The market for industrial automation equipment (IAE) is pegged to grow 6.2% this year to about $170 billion, helped in part by the recovery of global manufacturing in the first quarter, according to "The World Market for Industrial Automation Equipment" report from IHS/IMS Research.

The more optimistic 2013 outlook contrasts with the anemic market conditions of last year that were aggravated by the interconnected nature of a globally linked space, says Jenalea Howell, research manager for the Industrial Automation service at IHS. "The interdependence of the world's industrial markets came to the fore during 2012, and made its presence felt as weak demand in some regions hit the exports of others, causing revenue from industrial automation equipment (IAE) to grow only 3.7%."

Growth in the U.S. will be a benefit rather than requirement in 2013 as conditions all around have now improved. "For one, leading indicators — including machinery orders and manufacturing activity — point to increasing demand for industrial products during the next six months," Howell reports. "Moreover, progress has been observed in the markets of China, Europe and the United States in the first half this year, fueling confidence that the IAE space is headed toward renewed vigor."

Signs of economic health are likewise springing up in the U.S., where greater growth stemming from a variety of factors — ranging from rising natural gas exploration and production, to strengthening housing markets, to rising exports — will help propel demand for industrial automation equipment and boost the IAE global market, concludes Howell.
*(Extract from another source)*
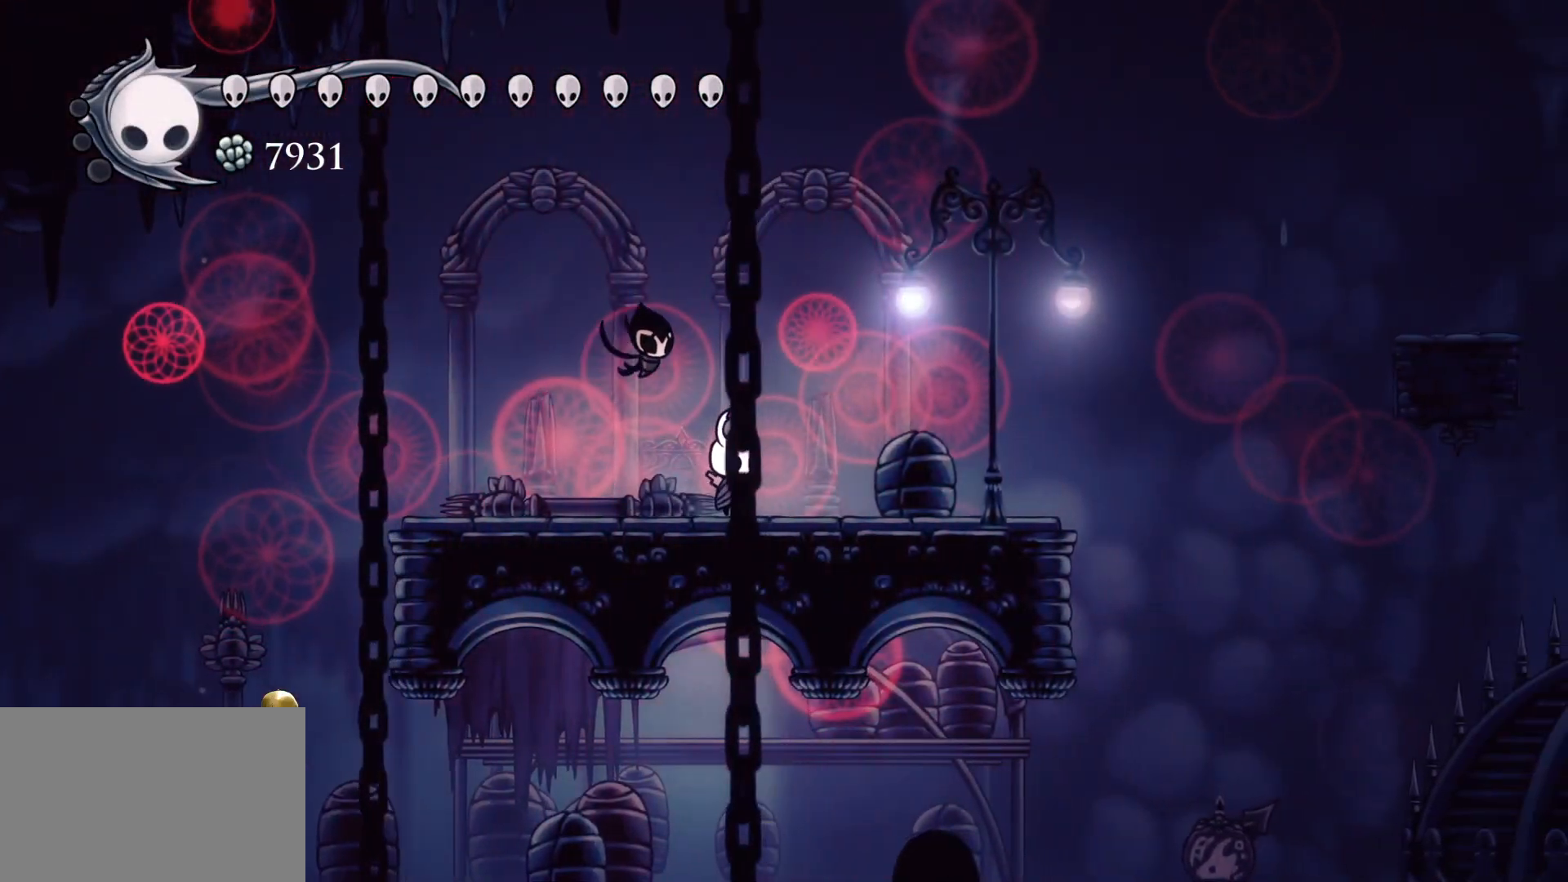
{"keys": [], "mouse": [], "events": []}
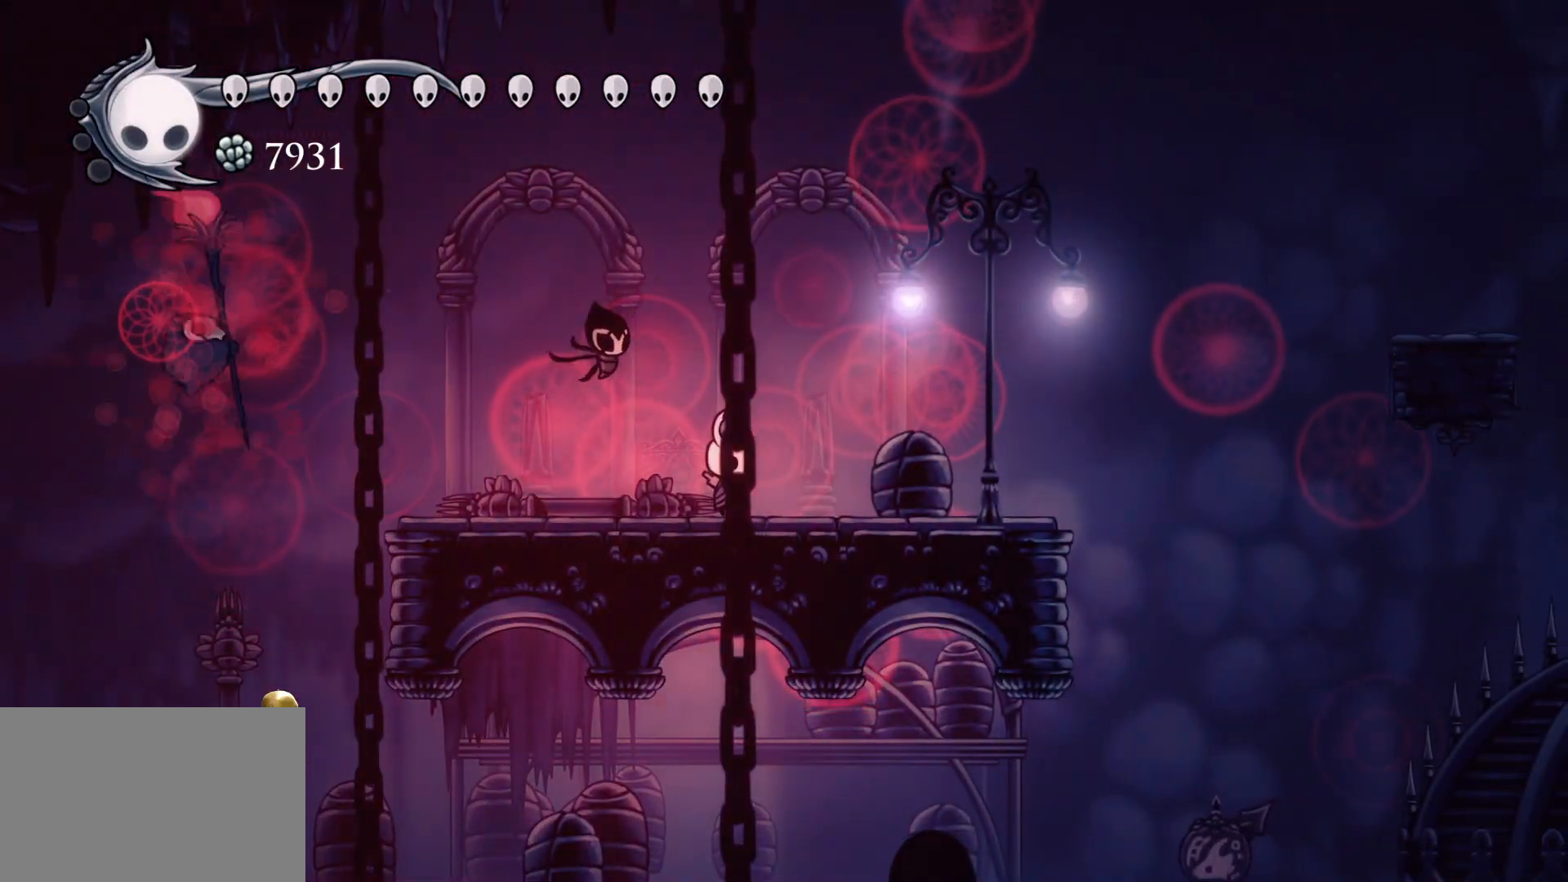
{"keys": [], "mouse": [], "events": []}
The IAE market slowdown in 2012 created a more cautious approach to spending within the industry, as many fear the prospects of another recession and as investors are now more aware of market risks. Perhaps heeding the lessons of a spendthrift past, many industrial automation companies are now holding record levels of cash — money that could be made available to support lean inventory operations should such a need arise.

The current trend has one downside, however. While more high-functionality automation products are set to launch, less functional products entering the market also will make their impact felt. The result overall could be a slowing down in revenue growth moving forward.